INFORMATION SHOWN =>
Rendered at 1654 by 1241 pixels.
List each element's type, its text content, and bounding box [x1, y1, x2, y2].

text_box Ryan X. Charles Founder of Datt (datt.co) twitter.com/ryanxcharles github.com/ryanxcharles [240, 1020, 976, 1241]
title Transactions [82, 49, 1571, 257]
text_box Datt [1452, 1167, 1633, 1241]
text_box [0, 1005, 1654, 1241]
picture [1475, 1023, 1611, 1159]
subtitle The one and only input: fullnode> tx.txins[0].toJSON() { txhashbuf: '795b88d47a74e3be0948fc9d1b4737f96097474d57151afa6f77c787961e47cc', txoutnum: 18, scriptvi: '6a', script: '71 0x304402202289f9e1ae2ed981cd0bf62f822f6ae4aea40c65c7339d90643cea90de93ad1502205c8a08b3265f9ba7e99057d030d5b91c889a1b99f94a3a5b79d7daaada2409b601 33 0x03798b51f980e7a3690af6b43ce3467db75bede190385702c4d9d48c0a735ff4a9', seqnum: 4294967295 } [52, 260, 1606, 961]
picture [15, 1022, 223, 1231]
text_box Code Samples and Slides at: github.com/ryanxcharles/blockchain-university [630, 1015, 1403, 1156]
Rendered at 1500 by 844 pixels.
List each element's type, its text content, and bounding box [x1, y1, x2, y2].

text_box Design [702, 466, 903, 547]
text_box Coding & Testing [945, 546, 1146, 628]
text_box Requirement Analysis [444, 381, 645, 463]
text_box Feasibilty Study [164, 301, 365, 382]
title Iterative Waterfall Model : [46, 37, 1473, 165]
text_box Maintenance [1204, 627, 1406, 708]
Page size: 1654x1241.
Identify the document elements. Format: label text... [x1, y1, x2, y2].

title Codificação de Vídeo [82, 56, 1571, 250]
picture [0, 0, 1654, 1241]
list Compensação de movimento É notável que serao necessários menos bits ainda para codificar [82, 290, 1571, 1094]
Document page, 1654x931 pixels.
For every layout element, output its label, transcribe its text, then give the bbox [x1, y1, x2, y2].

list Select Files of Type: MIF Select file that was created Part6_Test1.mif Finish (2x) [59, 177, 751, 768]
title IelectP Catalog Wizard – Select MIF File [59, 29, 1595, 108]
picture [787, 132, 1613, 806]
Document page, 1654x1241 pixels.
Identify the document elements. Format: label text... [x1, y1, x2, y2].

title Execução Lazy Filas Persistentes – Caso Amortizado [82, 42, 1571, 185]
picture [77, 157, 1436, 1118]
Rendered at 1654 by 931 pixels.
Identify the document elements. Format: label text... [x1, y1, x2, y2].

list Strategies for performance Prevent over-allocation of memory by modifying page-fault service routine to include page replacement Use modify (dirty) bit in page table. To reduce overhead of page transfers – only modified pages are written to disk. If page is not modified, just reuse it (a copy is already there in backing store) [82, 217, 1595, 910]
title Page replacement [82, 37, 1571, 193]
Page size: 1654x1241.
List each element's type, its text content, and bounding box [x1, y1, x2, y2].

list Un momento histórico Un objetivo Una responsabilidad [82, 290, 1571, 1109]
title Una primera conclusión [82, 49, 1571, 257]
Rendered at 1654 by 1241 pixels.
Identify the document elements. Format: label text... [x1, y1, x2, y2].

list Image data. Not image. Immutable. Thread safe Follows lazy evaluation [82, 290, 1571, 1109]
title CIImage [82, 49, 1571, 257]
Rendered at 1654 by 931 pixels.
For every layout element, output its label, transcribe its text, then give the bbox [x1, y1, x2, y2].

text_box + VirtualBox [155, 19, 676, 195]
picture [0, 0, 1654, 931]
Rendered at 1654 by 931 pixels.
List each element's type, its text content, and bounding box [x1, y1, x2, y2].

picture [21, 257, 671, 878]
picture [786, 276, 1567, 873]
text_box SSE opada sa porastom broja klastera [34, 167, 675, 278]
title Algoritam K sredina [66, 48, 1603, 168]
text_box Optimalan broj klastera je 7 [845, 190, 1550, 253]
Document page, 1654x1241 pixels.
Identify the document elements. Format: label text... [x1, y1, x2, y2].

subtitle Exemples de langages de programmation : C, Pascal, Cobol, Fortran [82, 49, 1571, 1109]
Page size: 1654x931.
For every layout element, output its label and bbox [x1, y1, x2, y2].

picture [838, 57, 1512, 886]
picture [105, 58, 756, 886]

STATED TASK => Rewrite each listing above, replacing "bounding box" with "bounding rectangle" and leaving everything else unchanged.

OUTPUT OF THE EXERCISE =>
Rendered at 1654 by 1241 pixels.
List each element's type, its text content, and bounding rectangle [x1, y1, x2, y2].

text_box Ryan X. Charles Founder of Datt (datt.co) twitter.com/ryanxcharles github.com/ryanxcharles [240, 1020, 976, 1241]
title Transactions [82, 49, 1571, 257]
text_box Datt [1452, 1167, 1633, 1241]
text_box [0, 1005, 1654, 1241]
picture [1475, 1023, 1611, 1159]
subtitle The one and only input: fullnode> tx.txins[0].toJSON() { txhashbuf: '795b88d47a74e3be0948fc9d1b4737f96097474d57151afa6f77c787961e47cc', txoutnum: 18, scriptvi: '6a', script: '71 0x304402202289f9e1ae2ed981cd0bf62f822f6ae4aea40c65c7339d90643cea90de93ad1502205c8a08b3265f9ba7e99057d030d5b91c889a1b99f94a3a5b79d7daaada2409b601 33 0x03798b51f980e7a3690af6b43ce3467db75bede190385702c4d9d48c0a735ff4a9', seqnum: 4294967295 } [52, 260, 1606, 961]
picture [15, 1022, 223, 1231]
text_box Code Samples and Slides at: github.com/ryanxcharles/blockchain-university [630, 1015, 1403, 1156]
Rendered at 1500 by 844 pixels.
List each element's type, its text content, and bounding rectangle [x1, y1, x2, y2].

text_box Design [702, 466, 903, 547]
text_box Coding & Testing [945, 546, 1146, 628]
text_box Requirement Analysis [444, 381, 645, 463]
text_box Feasibilty Study [164, 301, 365, 382]
title Iterative Waterfall Model : [46, 37, 1473, 165]
text_box Maintenance [1204, 627, 1406, 708]
Page size: 1654x1241.
Identify the document elements. Format: label text... [x1, y1, x2, y2].

title Codificação de Vídeo [82, 56, 1571, 250]
picture [0, 0, 1654, 1241]
list Compensação de movimento É notável que serao necessários menos bits ainda para codificar [82, 290, 1571, 1094]
Document page, 1654x931 pixels.
For every layout element, output its label, transcribe its text, then give the bbox [x1, y1, x2, y2].

list Select Files of Type: MIF Select file that was created Part6_Test1.mif Finish (2x) [59, 177, 751, 768]
title IelectP Catalog Wizard – Select MIF File [59, 29, 1595, 108]
picture [787, 132, 1613, 806]
Document page, 1654x1241 pixels.
Identify the document elements. Format: label text... [x1, y1, x2, y2].

title Execução Lazy Filas Persistentes – Caso Amortizado [82, 42, 1571, 185]
picture [77, 157, 1436, 1118]
Rendered at 1654 by 931 pixels.
Identify the document elements. Format: label text... [x1, y1, x2, y2].

list Strategies for performance Prevent over-allocation of memory by modifying page-fault service routine to include page replacement Use modify (dirty) bit in page table. To reduce overhead of page transfers – only modified pages are written to disk. If page is not modified, just reuse it (a copy is already there in backing store) [82, 217, 1595, 910]
title Page replacement [82, 37, 1571, 193]
Page size: 1654x1241.
List each element's type, its text content, and bounding rectangle [x1, y1, x2, y2].

list Un momento histórico Un objetivo Una responsabilidad [82, 290, 1571, 1109]
title Una primera conclusión [82, 49, 1571, 257]
Rendered at 1654 by 1241 pixels.
Identify the document elements. Format: label text... [x1, y1, x2, y2].

list Image data. Not image. Immutable. Thread safe Follows lazy evaluation [82, 290, 1571, 1109]
title CIImage [82, 49, 1571, 257]
Rendered at 1654 by 931 pixels.
For every layout element, output its label, transcribe its text, then give the bbox [x1, y1, x2, y2].

text_box + VirtualBox [155, 19, 676, 195]
picture [0, 0, 1654, 931]
Rendered at 1654 by 931 pixels.
List each element's type, its text content, and bounding rectangle [x1, y1, x2, y2].

picture [21, 257, 671, 878]
picture [786, 276, 1567, 873]
text_box SSE opada sa porastom broja klastera [34, 167, 675, 278]
title Algoritam K sredina [66, 48, 1603, 168]
text_box Optimalan broj klastera je 7 [845, 190, 1550, 253]
Document page, 1654x1241 pixels.
Identify the document elements. Format: label text... [x1, y1, x2, y2].

subtitle Exemples de langages de programmation : C, Pascal, Cobol, Fortran [82, 49, 1571, 1109]
Page size: 1654x931.
For every layout element, output its label and bbox [x1, y1, x2, y2].

picture [838, 57, 1512, 886]
picture [105, 58, 756, 886]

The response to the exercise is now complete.